Diba merasakan dadanya sedikit sesak. Jalur pernapasan sedikit terhambat, tetapi tidak macet. Ia masih bisa mengontrol diri dengan baik. Diba kelihatan dapat menebak siapa yang kini hadir di antaranya dan Reino. Prasangka itu didukung dengan ekspresi Reino yang mendadak berubah. Diba tidak langsung menoleh. Ia justru mendehem sambil menusuk dalam bola mata Reino dengan cara gaib.

"Kenapa kamu kasih tahu di mana aku, Rein?"

"Hah? Oh, itu ... hm–"

"Aku udah bilang ke kamu jangan beberkan lokasi aku di mana 'kan, Rein? Kamu lupa?" Nada bicara Diba satu oktaf lebih tinggi.

"Aku, dia, tapi Dib, aku–"

"Aku ngga bisa lagi percaya sama kamu, Rein. Jawab aku, kenapa kamu kasih alamat ini ke dia?" Naik satu oktaf lagi. Seisi resto ada yang menatap ke arah Diba dan ada yang acuh takacuh. Sementara Reino tanya bisa melipat kata di balik bibir hitamnya. "Jawab, Rein!"

"Aku yang maksa Reino, Dib. Maaf kalau kamu ngga suka."

"Aku memang tidak suka." Diba beranjak dari kursinya. "Aku harus naik, ada pekerjaan yang harus aku selesaikan. Silakan pesan makanan dan minuman yang kamu mau kepada salah satu pramusaji di sini. As-Salamu'alaikum."

"Diba, tunggu dulu." Sosok pria jakun itu kini berdiri tepat di depan Diba. Napas Diba terdengar berderu-deru. Ada emosi dan perasaan ingin marah. Entahlah, pada siapa dia pantasnya meluahkan semua ini. Bebannya selama ini semakin menikam.

Diba serong ke kanan dan menaiki tangga menuju lantai dua. Pria itu ... Maher. Ia mengikuti Diba hingga ke atas.

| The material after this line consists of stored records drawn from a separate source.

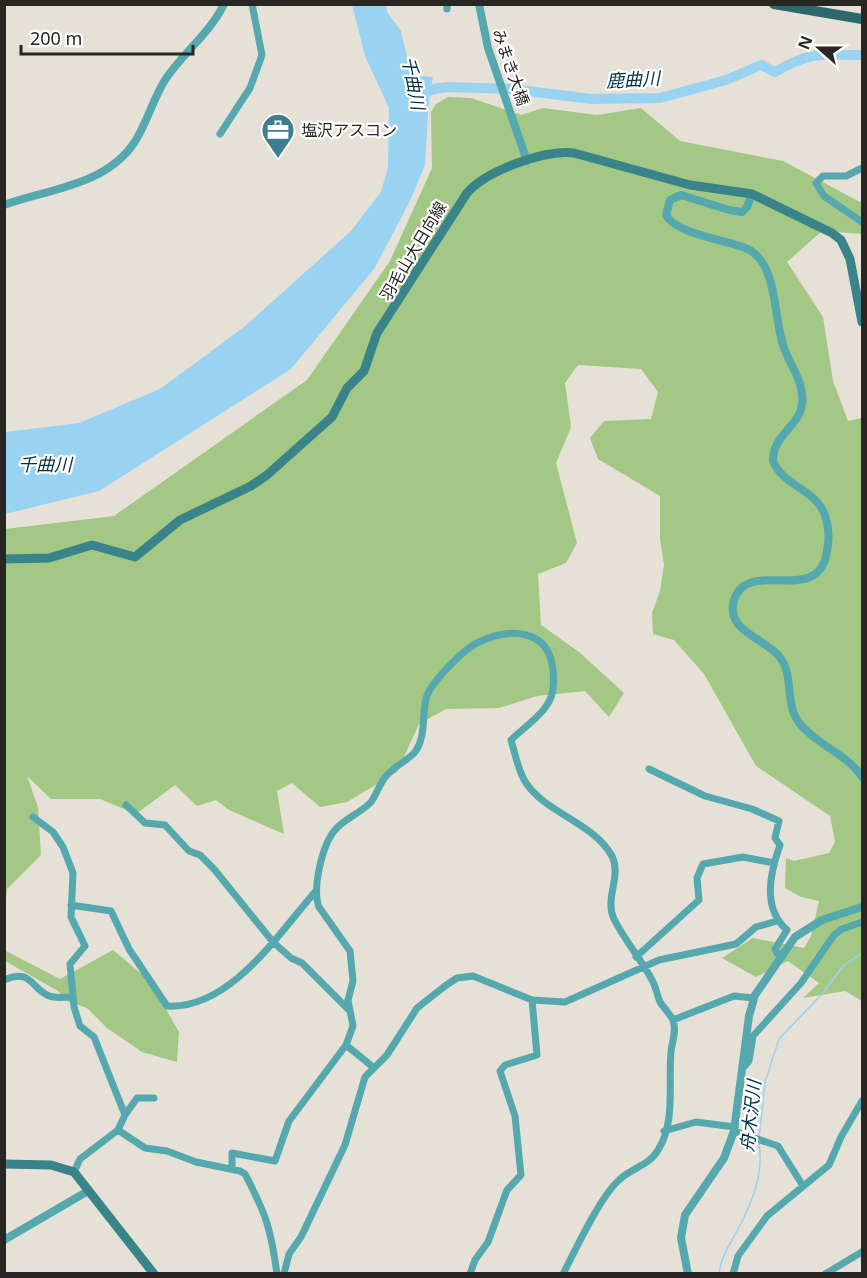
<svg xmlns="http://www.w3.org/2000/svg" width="867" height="1278" viewBox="0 0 867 1278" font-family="'Noto Sans','Noto Sans JP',sans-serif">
	<rect width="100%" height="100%" fill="#e5e1d7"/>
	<!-- green -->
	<path fill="#a3c784" d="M448 97 471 98 521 115 543 108 597 115 641 108 680 141 783 161 862 203V234L822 231 787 262 823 317 833 381 848 421 862 418V1001L845 991 803 998 819 983 788 961 756 977 722 958 753 938 804 948 811 936 819 901 801 897 785 888 786 858 794 861 829 853 835 842 830 816 756 766 704 674 674 640 653 634 652 613 660 591 664 565 660 539V496L598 459 590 438 604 421 651 419 658 392 641 369 578 365 565 383 571 427 556 463 577 543 566 563 538 574 541 625 579 652 624 693 609 717 585 691 537 696 499 708 446 709 419 724 397 772 347 802 320 807 292 783 277 791 284 834 229 810 216 800 197 806 175 785 136 814 100 799H51L27 776 38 807 41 855 7 889 5 908V529L114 516 307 380 390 261 432 168 431 112 436 104Z
		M4 950 60 979 113 950 150 981 179 1032 177 1062 142 1052 107 1028 87 1008 67 1001 58 991 5 961Z"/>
	<!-- water -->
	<path fill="#9ad2f2" d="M352 5H386L387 12 401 31 411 75 433 77 429 99 425 165 409 203 374 269 291 369 99 491 5 514V432L79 423 160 389 244 327 351 231 381 192 388 167 389 108 365 56Z"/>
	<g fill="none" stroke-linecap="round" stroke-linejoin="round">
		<!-- stream -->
		<path stroke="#9ad2f2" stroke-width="1.5" d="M759 1138 765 1082 779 1039 822 994 843 966 862 953
			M719 1274C721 1256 729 1246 737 1231 752 1203 764 1175 759 1143"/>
		<!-- river -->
		<path stroke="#9ad2f2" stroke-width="10" d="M418 96 434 89 448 87 512 89 591 99 660 98 726 80 761 65 775 72C813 50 821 55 862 55"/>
		<!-- minor -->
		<path stroke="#54a8ae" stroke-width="7" d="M447 9V4
			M220 134 250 88 262 55 252 4
			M862 168 846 176H823L816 183 824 196 862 222
			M649 769 705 796 752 809 779 821 775 838 780 845C770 873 762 908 787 930L775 949 779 956
			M126 805 145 823 165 825 189 851 200 855 214 869 273 942 291 958 302 963 350 1011
			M33 817 53 832 63 847 73 873 71 917 85 946 70 964 74 1007 80 1026 94 1037 125 1115 118 1130
			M71 905 111 911 129 949 167 1006C230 1010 279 933 315 892
			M636 957 699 900 697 878 703 864 743 857 774 863
			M4 980C31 969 29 985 47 995 53 999 64 997 72 997
			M673 1020 734 996 754 998
			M346 1045 373 1067
			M743 1068 749 1061 753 1036 801 983 834 935 842 929 862 922
			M125 1115 137 1098H154
			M664 1131 696 1122 735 1127
			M734 1131 778 1146 803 1186
			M232 1168V1153L275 1161 289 1121 346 1045 353 1026 348 1000 353 981 350 951 319 907C312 889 322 845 335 830 345 818 361 813 371 802 377 794 380 782 387 775 395 766 407 761 415 752 426 737 422 716 426 699 429 684 463 650 477 643 509 627 549 628 553 670 554 679 554 689 551 697 545 714 523 728 511 740 515 753 518 771 526 783 547 814 594 823 612 856 622 876 604 899 614 919 625 941 641 959 652 980 656 987 657 995 660 1002 664 1008 670 1014 673 1020 677 1030 672 1042 671 1052 668 1083 676 1122 658 1150 649 1166 631 1168 619 1180 600 1197 576 1249 563 1274
			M74 1172 80 1159 118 1130 145 1148 167 1151 196 1162 240 1171 245 1174C266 1214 271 1229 277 1274
			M284 1274 289 1254 301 1237 345 1145 365 1077 387 1055 417 1008 445 986 457 978 473 976 532 1000 565 1002 659 960 736 944 756 927 777 921
			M470 1274 475 1260 488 1242 507 1190 521 1175 515 1116 500 1071 505 1065 537 1055 532 1000
			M733 1274 738 1256 767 1216 829 1165 841 1137 862 1101
			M825 1274 862 1252"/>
		<!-- tertiary -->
		<path stroke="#54a8ae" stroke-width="8" d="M479 4 488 48 527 161
			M752 194 747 207 742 212 729 210 681 195 670 200 666 215C676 235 730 240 750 250 757 255 761 259 765 267 777 292 775 322 784 348 791 367 805 383 802 405 799 426 772 436 773 461 784 488 819 489 826 519 829 529 829 541 827 551 819 608 748 556 734 600 725 631 764 638 779 656 795 676 784 705 800 724 817 745 847 754 862 777
			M4 205C49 189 106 185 134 143 148 122 153 97 167 77 185 51 210 33 224 4
			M4 1240 88 1191
			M688 1274 681 1238 685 1215 724 1158 734 1131 749 1016 755 995 795 937 822 920 862 907"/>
		<!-- secondary -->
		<path stroke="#388488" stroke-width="9" d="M4 559 49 558 92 545 135 557 180 520 251 486 267 475 332 417 347 388 364 371 377 333 467 193C486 171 545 149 574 153L690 185 752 194 832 233 841 240 850 259 862 322
			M4 1164 51 1165 74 1172 154 1274"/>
		<!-- primary -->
		<path stroke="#2d686c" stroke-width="10" d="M774 4 862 19"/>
	</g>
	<!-- icons -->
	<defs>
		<symbol id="office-pin" viewBox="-11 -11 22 30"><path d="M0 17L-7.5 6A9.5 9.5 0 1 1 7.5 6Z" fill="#3d7e91" stroke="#fff"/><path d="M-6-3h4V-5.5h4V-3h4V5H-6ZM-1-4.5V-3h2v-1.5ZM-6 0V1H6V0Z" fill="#fff"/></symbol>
	</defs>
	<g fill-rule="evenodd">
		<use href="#office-pin" x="259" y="111" width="38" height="52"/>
	</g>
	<g text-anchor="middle" stroke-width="4.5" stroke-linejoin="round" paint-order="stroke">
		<!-- street labels -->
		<g font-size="16" fill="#282623" stroke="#fff">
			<text transform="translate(511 67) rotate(71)" y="6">みまき大橋</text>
			<text transform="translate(413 251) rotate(-59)" y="6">羽毛山大日向線</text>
		</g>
		<!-- poi labels -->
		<g font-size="16" fill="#282623" stroke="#fff" text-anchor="start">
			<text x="301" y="136">塩沢アスコン</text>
		</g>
		<!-- water labels -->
		<g font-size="18" font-style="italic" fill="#003045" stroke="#fff">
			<text transform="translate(633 80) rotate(-3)" y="6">鹿曲川</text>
			<text transform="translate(413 83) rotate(79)" y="6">千曲川</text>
			<text x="45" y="471">千曲川</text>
			<text transform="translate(751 1116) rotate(-84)" y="6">舟木沢川</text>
		</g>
	</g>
	<!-- border -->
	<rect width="867" height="1278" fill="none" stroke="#282623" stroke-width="12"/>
	<!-- north arrow -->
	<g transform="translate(819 48) rotate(291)" stroke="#ffffff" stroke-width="4.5" paint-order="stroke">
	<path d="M0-4.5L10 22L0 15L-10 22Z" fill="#282623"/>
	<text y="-9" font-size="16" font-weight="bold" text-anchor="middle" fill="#282623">N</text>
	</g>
	<!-- scale -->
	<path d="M21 45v9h172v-9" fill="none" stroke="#282623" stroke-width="3"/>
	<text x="30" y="45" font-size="18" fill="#282623" stroke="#ffffff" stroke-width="4.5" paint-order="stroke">200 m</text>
</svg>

Sementara, Reino bergeming taktahu harus berbuat apa.

"Diba, ok, aku bakal pergi, tapi kumohon ... sepuluh menit saja. Kumohon bicara lah denganku."

Tubuh Diba seketika lemas. Aliran darah mendadak seperti mengalir ke ujung-ujung tumit. Ia takingin berbalik arah, tetapi lidahnya keluh untuk bicara tidak. Kali ini Diba ingin menghindar, tetapi takingin berontak. Ia hanya taksiap untuk bertemu dengan Maher.

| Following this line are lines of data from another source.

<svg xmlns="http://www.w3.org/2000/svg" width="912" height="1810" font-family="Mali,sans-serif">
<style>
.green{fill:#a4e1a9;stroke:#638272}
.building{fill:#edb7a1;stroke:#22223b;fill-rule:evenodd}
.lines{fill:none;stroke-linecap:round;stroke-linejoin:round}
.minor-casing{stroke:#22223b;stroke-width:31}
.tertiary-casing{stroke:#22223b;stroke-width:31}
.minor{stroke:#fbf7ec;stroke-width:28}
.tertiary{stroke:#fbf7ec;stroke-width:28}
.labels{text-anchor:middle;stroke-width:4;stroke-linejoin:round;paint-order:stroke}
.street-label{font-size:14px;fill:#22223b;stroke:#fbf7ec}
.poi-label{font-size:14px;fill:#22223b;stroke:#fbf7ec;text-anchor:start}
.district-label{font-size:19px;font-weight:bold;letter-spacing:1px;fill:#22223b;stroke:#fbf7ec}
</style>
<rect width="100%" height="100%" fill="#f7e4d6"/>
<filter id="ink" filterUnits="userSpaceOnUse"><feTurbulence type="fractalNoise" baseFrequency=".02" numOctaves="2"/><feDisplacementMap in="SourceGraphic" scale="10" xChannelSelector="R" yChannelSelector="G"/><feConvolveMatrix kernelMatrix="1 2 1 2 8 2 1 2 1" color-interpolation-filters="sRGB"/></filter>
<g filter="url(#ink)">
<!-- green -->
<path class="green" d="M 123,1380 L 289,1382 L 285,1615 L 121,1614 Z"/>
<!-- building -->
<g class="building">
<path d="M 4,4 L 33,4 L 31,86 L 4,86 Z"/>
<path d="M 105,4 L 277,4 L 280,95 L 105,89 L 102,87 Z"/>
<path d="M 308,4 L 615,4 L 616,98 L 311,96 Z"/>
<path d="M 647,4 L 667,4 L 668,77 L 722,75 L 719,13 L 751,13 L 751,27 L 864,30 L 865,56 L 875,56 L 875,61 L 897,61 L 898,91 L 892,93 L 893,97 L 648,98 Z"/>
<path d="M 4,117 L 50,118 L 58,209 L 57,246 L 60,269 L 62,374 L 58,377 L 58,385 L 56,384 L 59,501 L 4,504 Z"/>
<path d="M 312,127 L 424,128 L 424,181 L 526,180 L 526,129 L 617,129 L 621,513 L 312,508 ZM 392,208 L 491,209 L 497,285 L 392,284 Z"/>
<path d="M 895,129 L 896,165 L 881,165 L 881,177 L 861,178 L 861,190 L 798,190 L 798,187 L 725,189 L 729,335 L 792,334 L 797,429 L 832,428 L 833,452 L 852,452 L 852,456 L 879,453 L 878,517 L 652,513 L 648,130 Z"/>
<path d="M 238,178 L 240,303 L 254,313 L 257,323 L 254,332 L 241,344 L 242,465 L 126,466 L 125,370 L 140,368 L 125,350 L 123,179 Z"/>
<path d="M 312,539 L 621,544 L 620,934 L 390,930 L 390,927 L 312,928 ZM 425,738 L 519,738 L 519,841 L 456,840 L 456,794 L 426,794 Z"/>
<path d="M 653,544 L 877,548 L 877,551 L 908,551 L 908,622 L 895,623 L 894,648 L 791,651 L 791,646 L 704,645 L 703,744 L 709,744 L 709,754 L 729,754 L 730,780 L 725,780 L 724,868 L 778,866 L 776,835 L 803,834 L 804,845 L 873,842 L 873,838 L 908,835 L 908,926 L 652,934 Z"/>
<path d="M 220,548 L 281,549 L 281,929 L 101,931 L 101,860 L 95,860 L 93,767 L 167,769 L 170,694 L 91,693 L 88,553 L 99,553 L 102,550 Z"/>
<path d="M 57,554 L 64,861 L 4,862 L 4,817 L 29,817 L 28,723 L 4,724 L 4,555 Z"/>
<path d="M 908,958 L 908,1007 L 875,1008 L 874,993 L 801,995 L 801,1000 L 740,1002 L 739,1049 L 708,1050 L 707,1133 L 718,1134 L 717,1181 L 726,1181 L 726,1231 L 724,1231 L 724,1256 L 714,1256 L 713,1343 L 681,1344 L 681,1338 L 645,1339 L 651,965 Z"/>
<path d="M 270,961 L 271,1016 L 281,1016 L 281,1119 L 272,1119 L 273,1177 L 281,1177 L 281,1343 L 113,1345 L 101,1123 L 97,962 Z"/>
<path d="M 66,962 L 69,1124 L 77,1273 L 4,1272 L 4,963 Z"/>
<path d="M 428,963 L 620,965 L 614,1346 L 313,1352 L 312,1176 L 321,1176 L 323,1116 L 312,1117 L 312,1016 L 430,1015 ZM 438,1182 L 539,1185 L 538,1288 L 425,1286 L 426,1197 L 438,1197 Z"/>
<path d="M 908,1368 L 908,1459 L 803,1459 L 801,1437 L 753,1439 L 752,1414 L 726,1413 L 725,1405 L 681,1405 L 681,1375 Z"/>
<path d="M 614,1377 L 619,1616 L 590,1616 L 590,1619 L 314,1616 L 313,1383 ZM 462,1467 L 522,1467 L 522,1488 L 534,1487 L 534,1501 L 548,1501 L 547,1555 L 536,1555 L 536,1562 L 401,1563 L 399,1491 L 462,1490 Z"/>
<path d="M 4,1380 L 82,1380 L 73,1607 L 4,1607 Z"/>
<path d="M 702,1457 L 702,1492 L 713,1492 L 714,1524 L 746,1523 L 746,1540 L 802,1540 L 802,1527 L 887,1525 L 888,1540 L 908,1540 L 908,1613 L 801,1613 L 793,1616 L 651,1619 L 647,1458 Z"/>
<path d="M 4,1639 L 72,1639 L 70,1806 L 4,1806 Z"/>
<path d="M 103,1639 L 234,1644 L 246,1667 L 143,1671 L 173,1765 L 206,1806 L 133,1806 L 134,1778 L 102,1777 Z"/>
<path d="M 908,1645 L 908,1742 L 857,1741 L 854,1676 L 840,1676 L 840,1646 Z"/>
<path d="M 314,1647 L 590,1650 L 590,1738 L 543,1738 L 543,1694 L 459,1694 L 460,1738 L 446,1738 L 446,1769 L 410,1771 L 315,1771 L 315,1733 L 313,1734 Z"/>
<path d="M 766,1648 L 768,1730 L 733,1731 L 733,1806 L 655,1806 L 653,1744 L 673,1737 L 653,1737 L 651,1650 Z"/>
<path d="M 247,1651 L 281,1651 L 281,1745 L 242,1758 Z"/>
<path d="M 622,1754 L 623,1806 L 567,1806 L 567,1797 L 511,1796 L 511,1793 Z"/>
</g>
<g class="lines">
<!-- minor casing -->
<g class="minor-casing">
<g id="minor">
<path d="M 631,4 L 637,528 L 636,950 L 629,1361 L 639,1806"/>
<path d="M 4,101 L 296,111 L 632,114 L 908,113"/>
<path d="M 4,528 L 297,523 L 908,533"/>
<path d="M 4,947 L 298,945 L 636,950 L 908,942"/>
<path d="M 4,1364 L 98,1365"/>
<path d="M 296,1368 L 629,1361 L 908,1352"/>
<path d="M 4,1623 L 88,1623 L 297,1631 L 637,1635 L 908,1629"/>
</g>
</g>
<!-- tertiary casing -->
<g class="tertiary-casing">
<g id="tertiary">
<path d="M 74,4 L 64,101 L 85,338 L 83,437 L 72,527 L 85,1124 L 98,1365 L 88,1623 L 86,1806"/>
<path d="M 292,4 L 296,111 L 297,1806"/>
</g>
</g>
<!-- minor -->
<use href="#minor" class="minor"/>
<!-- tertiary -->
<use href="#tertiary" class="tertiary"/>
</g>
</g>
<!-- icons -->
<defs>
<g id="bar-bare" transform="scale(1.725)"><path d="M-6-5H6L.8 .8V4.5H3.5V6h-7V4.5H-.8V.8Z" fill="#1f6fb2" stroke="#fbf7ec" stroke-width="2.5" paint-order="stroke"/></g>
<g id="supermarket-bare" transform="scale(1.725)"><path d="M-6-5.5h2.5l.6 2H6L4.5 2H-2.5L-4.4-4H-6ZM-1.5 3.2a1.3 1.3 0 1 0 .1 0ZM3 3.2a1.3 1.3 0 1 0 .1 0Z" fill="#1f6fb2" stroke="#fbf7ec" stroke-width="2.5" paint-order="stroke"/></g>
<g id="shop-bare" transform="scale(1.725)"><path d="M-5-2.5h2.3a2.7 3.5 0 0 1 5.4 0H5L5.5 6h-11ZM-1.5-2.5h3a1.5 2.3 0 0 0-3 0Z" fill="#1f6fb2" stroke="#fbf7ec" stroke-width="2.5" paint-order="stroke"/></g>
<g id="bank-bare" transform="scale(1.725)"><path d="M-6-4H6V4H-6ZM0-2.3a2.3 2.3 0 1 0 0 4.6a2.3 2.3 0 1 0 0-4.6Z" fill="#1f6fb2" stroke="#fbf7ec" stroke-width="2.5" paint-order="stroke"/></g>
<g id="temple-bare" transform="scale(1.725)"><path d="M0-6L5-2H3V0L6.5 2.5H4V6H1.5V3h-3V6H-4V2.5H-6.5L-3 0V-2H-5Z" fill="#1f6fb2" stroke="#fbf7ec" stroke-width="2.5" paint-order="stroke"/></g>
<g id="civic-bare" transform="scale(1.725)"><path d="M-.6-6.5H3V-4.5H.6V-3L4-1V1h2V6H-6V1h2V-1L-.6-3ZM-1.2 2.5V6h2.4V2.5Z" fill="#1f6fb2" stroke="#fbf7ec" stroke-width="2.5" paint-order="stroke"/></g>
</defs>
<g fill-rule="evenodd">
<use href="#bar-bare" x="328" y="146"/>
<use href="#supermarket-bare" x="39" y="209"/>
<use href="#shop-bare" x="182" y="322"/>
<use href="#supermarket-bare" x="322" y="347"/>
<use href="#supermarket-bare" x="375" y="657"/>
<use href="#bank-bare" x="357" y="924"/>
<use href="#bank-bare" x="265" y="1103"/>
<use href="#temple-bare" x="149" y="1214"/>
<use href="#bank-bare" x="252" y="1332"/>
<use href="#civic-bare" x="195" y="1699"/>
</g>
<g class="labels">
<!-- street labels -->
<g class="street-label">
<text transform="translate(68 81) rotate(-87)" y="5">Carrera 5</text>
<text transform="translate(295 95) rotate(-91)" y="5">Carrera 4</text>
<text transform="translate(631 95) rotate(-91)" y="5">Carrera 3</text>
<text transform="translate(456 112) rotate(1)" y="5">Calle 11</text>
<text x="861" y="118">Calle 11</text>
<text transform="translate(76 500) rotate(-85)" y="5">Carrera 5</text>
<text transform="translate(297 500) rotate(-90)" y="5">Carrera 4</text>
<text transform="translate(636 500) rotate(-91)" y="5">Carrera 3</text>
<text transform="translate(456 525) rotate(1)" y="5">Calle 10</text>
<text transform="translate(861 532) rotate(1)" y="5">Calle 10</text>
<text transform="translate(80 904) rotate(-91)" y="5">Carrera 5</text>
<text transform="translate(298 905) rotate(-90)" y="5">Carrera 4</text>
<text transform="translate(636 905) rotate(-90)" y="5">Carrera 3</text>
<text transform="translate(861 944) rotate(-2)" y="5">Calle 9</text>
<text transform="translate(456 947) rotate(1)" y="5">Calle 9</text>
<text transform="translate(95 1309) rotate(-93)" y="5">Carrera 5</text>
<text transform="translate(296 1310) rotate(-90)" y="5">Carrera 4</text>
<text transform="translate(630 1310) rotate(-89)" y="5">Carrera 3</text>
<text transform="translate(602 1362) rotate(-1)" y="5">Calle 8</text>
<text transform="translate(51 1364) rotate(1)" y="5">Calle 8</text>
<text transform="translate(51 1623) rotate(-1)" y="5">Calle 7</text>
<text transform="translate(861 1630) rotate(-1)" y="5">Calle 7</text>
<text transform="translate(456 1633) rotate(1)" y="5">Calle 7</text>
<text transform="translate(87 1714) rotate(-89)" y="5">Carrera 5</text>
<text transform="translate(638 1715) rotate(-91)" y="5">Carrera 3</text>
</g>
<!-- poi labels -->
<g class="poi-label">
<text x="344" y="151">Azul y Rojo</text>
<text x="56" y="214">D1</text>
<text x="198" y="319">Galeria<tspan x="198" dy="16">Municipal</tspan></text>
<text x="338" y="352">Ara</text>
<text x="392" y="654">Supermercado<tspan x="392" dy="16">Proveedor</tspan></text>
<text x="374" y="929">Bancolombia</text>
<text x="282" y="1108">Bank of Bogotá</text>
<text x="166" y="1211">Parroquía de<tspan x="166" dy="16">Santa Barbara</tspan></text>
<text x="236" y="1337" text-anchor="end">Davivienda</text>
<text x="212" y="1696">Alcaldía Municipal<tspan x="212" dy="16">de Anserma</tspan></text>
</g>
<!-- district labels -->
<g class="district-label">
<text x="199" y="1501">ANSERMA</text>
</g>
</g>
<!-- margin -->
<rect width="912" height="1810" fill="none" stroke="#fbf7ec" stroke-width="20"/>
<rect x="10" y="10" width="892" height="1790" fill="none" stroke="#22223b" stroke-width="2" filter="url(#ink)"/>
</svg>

Maher mendekat dan berdiri bersisian dengan Diba yang mengutu. Tersadar dengan kehadiran Maher di sampingnya, Diba mendekati balkon lantai dua. Berdiri tanpa memulai bicara. Maher berdiri dengan jarak satu meter dari Diba. Kelihatan canggung.

"Kamu tahu mengapa aku masih mencarimu hingga detik ini." Maher berdengkus. Ia sebatas meringankan beban yang tidak tampak, tetapi sesuatu yang lama tidak menemukan jawaban karena referensi menabur pasir di atas jejaknya. Adalah Diba. Setelah memaksa dengan berbagai janji, akhirnya Reino memberikan alamat Diba secara diam-diam kepada Maher. Sebuah Longines Heritage 1945 berhasil didapatkan Reino dari Maher. Nuansa klasik dengan body bentuk retro, lingkaran yang cembung, dan terbuat dari tembaga. Bentuk tali jam tangan yang terbuat dari kulit tua juga mendefinisikan sempurnanya fisik dari jam yang dikirim Maher kemarin tepat setelah mendapatkan bocoran alamat resto Diba.

Jeda cukup lama. "Aku minta waktu 10 menit dari kamu untuk mendengarkan jawaban itu."

"Pertanyaan apa?" tanya Diba.

"Mengapa kamu menghindar dari aku? Ok kalau kamu tidak menyukaiku dan mungkin membenciku, tapi tolong alasannya, Dib."

"Seperti yang pernah kamu katakan jangan tanya kenapa dengan perasaanmu dan seperti itu jugalah denganku."

"Kamu menghindar dariku, Dib."

"Tidak, aku tidak–"

"Kamu tahu apa maksudku dan kamu juga tahu apa yang aku inginkan dari penjelasanmu. Kamu menyembunyikan sesuatu."

"Aku tidak menyembunyikan apapun, Maher!"

"Ada, jangan bohong. Aku kenal kamu sejak lama, Dib."

"Aku–"

"Please ...."

"10 menit habis."

"Tidak."

"Aku harus kembali bekerja. Permisi, as-salamu'alaikum."